* TASK
Starting with the first line, output the data exactly, through to the last line.

[Stored data entries]

+++++

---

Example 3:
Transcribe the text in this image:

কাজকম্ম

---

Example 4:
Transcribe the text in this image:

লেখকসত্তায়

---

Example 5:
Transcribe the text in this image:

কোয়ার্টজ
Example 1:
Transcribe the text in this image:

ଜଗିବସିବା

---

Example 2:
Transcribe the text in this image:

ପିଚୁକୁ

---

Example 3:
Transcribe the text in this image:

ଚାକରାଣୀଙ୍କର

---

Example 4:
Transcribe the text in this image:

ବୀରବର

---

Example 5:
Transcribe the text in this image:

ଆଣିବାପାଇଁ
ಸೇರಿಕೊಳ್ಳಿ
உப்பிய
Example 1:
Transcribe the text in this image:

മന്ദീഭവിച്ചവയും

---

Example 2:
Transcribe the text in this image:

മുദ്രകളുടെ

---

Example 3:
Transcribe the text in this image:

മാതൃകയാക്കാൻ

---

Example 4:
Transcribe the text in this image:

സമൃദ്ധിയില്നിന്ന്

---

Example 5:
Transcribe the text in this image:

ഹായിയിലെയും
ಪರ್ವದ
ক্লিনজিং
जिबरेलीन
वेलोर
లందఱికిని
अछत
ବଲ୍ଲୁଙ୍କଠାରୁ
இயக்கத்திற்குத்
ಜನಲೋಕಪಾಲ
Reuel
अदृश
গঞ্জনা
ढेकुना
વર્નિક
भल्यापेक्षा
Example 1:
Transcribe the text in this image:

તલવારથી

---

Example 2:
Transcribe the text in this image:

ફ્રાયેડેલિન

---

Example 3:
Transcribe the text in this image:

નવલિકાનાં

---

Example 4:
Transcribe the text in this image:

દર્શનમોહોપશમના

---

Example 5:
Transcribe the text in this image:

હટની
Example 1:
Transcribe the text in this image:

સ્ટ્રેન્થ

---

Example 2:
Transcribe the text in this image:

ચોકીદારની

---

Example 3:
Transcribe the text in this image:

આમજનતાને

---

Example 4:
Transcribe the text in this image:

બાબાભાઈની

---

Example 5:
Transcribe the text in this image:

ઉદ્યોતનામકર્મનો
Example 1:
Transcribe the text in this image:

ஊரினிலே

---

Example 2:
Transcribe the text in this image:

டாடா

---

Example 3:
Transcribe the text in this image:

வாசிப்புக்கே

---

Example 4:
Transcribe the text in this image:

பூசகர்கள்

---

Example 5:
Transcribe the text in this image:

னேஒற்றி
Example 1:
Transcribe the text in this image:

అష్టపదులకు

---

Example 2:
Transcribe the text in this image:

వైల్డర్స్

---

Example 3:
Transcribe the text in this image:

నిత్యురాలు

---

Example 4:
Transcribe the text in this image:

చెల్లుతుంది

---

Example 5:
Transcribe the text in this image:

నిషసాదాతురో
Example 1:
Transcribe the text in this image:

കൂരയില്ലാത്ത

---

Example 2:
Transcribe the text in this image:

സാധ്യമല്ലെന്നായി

+++++

* REPLY TO THE EXERCISE
---

Example 3:
Transcribe the text in this image:

কাজকম্ম

---

Example 4:
Transcribe the text in this image:

লেখকসত্তায়

---

Example 5:
Transcribe the text in this image:

কোয়ার্টজ
Example 1:
Transcribe the text in this image:

ଜଗିବସିବା

---

Example 2:
Transcribe the text in this image:

ପିଚୁକୁ

---

Example 3:
Transcribe the text in this image:

ଚାକରାଣୀଙ୍କର

---

Example 4:
Transcribe the text in this image:

ବୀରବର

---

Example 5:
Transcribe the text in this image:

ଆଣିବାପାଇଁ
ಸೇರಿಕೊಳ್ಳಿ
உப்பிய
Example 1:
Transcribe the text in this image:

മന്ദീഭവിച്ചവയും

---

Example 2:
Transcribe the text in this image:

മുദ്രകളുടെ

---

Example 3:
Transcribe the text in this image:

മാതൃകയാക്കാൻ

---

Example 4:
Transcribe the text in this image:

സമൃദ്ധിയില്നിന്ന്

---

Example 5:
Transcribe the text in this image:

ഹായിയിലെയും
ಪರ್ವದ
ক্লিনজিং
जिबरेलीन
वेलोर
లందఱికిని
अछत
ବଲ୍ଲୁଙ୍କଠାରୁ
இயக்கத்திற்குத்
ಜನಲೋಕಪಾಲ
Reuel
अदृश
গঞ্জনা
ढेकुना
વર્નિક
भल्यापेक्षा
Example 1:
Transcribe the text in this image:

તલવારથી

---

Example 2:
Transcribe the text in this image:

ફ્રાયેડેલિન

---

Example 3:
Transcribe the text in this image:

નવલિકાનાં

---

Example 4:
Transcribe the text in this image:

દર્શનમોહોપશમના

---

Example 5:
Transcribe the text in this image:

હટની
Example 1:
Transcribe the text in this image:

સ્ટ્રેન્થ

---

Example 2:
Transcribe the text in this image:

ચોકીદારની

---

Example 3:
Transcribe the text in this image:

આમજનતાને

---

Example 4:
Transcribe the text in this image:

બાબાભાઈની

---

Example 5:
Transcribe the text in this image:

ઉદ્યોતનામકર્મનો
Example 1:
Transcribe the text in this image:

ஊரினிலே

---

Example 2:
Transcribe the text in this image:

டாடா

---

Example 3:
Transcribe the text in this image:

வாசிப்புக்கே

---

Example 4:
Transcribe the text in this image:

பூசகர்கள்

---

Example 5:
Transcribe the text in this image:

னேஒற்றி
Example 1:
Transcribe the text in this image:

అష్టపదులకు

---

Example 2:
Transcribe the text in this image:

వైల్డర్స్

---

Example 3:
Transcribe the text in this image:

నిత్యురాలు

---

Example 4:
Transcribe the text in this image:

చెల్లుతుంది

---

Example 5:
Transcribe the text in this image:

నిషసాదాతురో
Example 1:
Transcribe the text in this image:

കൂരയില്ലാത്ത

---

Example 2:
Transcribe the text in this image:

സാധ്യമല്ലെന്നായി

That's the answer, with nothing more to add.